-- ACTION ITEM --
From the first line onward, reproduce the records exactly; the final line to include is the one holding "NS ST270 SNOW BLOWER M".

-- AVAILABLE DATA --
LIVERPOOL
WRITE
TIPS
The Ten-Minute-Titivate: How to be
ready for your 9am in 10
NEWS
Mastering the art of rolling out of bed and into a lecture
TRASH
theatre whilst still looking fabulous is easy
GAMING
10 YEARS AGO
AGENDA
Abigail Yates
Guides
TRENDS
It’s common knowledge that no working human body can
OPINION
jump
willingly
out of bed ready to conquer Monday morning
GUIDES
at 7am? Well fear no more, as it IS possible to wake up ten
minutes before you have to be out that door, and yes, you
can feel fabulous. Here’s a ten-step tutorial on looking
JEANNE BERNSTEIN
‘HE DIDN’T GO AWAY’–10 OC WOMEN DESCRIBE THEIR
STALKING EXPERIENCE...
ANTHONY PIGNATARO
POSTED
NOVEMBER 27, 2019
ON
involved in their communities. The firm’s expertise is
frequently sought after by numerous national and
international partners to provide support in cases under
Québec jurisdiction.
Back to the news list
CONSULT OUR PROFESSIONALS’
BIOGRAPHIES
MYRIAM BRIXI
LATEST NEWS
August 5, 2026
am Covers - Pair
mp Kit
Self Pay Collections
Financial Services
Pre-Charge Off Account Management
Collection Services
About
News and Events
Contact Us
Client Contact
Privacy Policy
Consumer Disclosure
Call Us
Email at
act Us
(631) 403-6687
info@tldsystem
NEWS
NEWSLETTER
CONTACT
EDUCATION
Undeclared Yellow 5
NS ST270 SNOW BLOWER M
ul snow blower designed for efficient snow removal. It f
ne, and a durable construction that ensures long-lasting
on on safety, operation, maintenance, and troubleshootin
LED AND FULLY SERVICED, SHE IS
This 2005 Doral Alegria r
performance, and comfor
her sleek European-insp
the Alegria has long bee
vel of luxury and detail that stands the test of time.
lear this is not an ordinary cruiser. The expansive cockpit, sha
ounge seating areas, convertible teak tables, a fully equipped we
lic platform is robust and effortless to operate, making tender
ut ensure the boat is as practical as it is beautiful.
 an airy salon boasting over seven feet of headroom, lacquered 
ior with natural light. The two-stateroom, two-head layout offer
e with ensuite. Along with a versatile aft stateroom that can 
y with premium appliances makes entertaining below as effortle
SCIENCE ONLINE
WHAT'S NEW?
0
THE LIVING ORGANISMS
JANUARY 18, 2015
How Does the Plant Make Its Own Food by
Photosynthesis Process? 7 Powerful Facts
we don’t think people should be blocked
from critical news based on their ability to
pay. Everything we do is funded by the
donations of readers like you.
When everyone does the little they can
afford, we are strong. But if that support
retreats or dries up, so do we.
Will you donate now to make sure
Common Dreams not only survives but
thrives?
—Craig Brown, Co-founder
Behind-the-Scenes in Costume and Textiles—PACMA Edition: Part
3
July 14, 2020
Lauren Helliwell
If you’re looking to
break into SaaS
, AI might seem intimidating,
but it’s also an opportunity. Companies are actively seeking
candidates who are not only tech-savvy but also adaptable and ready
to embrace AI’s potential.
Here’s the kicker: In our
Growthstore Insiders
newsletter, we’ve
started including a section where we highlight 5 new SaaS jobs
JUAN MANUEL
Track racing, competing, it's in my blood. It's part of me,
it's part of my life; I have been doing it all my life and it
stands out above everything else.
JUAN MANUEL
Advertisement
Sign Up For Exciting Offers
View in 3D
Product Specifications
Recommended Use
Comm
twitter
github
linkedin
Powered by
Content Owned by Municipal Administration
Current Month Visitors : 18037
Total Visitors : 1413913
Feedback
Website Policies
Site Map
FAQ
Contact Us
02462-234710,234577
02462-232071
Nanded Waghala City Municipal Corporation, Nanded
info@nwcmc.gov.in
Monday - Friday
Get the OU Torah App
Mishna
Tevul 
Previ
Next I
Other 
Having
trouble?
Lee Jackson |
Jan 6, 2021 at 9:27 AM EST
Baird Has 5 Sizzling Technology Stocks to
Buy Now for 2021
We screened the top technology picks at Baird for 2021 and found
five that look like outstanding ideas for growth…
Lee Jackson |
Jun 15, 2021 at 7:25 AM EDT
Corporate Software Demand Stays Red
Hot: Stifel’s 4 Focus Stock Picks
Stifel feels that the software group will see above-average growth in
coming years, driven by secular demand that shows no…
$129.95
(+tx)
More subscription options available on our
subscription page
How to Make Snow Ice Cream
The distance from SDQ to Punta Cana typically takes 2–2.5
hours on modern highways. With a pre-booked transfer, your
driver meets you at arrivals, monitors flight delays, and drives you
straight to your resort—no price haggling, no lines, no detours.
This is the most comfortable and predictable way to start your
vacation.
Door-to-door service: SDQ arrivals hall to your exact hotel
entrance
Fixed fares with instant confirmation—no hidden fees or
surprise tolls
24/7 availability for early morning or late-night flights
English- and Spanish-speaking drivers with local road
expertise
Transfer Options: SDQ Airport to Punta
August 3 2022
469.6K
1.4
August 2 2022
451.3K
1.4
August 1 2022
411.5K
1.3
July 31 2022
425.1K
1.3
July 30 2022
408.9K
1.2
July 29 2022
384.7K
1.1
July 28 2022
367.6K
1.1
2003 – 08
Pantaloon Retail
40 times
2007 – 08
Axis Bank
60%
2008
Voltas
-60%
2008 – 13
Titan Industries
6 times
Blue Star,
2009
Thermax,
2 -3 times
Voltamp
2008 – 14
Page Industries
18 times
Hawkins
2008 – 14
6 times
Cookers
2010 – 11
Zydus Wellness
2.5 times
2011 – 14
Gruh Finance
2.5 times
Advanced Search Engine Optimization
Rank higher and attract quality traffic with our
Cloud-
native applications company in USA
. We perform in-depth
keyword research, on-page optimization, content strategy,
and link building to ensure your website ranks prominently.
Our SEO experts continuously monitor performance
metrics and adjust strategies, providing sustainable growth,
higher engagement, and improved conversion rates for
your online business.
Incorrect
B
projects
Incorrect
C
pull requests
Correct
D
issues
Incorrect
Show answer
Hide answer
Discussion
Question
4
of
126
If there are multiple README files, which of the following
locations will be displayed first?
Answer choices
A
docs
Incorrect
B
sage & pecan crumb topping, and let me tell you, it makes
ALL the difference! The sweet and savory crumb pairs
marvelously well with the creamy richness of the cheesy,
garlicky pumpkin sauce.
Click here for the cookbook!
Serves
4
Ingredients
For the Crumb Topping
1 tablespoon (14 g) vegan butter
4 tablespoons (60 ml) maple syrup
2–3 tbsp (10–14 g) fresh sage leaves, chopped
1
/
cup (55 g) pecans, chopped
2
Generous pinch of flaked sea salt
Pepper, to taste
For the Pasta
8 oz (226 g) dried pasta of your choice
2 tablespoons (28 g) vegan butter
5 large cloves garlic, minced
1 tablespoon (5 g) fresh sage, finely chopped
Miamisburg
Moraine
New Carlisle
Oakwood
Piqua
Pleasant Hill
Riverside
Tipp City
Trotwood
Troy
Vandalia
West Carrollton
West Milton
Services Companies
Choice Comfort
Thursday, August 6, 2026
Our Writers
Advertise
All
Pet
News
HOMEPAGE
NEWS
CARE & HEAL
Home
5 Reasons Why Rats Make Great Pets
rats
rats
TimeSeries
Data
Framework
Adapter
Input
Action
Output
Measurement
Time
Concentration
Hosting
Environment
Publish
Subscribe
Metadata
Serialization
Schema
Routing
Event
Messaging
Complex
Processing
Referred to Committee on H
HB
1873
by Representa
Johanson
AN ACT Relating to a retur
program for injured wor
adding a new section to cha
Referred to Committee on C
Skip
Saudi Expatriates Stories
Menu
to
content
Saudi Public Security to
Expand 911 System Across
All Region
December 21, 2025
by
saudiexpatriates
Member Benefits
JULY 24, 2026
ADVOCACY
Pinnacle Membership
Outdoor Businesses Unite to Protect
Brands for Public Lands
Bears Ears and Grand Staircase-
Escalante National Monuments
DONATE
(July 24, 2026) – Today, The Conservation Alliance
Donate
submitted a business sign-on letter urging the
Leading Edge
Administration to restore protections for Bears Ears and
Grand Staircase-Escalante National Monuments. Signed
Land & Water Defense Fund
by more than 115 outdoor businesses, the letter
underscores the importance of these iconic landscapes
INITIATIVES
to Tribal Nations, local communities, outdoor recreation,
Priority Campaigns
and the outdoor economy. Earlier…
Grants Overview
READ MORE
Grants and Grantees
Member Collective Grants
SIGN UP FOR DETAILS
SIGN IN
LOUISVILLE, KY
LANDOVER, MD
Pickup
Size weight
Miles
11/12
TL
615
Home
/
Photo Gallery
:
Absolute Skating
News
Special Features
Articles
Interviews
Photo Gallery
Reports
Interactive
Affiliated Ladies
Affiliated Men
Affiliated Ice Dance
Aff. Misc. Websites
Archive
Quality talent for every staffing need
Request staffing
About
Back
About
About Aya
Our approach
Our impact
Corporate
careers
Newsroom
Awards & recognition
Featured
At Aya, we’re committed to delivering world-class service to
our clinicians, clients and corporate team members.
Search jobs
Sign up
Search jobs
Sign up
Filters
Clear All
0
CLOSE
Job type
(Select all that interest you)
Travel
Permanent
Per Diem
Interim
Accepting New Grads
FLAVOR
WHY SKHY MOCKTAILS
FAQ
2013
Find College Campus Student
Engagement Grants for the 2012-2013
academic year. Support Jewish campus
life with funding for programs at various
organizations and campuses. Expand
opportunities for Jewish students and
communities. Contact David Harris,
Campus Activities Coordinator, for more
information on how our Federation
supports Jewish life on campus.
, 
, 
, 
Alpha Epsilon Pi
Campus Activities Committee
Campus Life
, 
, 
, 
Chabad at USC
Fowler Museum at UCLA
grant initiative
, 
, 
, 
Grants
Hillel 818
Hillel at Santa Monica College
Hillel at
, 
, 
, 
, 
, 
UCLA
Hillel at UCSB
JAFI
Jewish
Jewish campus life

-- RESPONSE TO THE EXERCISE --
LIVERPOOL
WRITE
TIPS
The Ten-Minute-Titivate: How to be
ready for your 9am in 10
NEWS
Mastering the art of rolling out of bed and into a lecture
TRASH
theatre whilst still looking fabulous is easy
GAMING
10 YEARS AGO
AGENDA
Abigail Yates
Guides
TRENDS
It’s common knowledge that no working human body can
OPINION
jump
willingly
out of bed ready to conquer Monday morning
GUIDES
at 7am? Well fear no more, as it IS possible to wake up ten
minutes before you have to be out that door, and yes, you
can feel fabulous. Here’s a ten-step tutorial on looking
JEANNE BERNSTEIN
‘HE DIDN’T GO AWAY’–10 OC WOMEN DESCRIBE THEIR
STALKING EXPERIENCE...
ANTHONY PIGNATARO
POSTED
NOVEMBER 27, 2019
ON
involved in their communities. The firm’s expertise is
frequently sought after by numerous national and
international partners to provide support in cases under
Québec jurisdiction.
Back to the news list
CONSULT OUR PROFESSIONALS’
BIOGRAPHIES
MYRIAM BRIXI
LATEST NEWS
August 5, 2026
am Covers - Pair
mp Kit
Self Pay Collections
Financial Services
Pre-Charge Off Account Management
Collection Services
About
News and Events
Contact Us
Client Contact
Privacy Policy
Consumer Disclosure
Call Us
Email at
act Us
(631) 403-6687
info@tldsystem
NEWS
NEWSLETTER
CONTACT
EDUCATION
Undeclared Yellow 5
NS ST270 SNOW BLOWER M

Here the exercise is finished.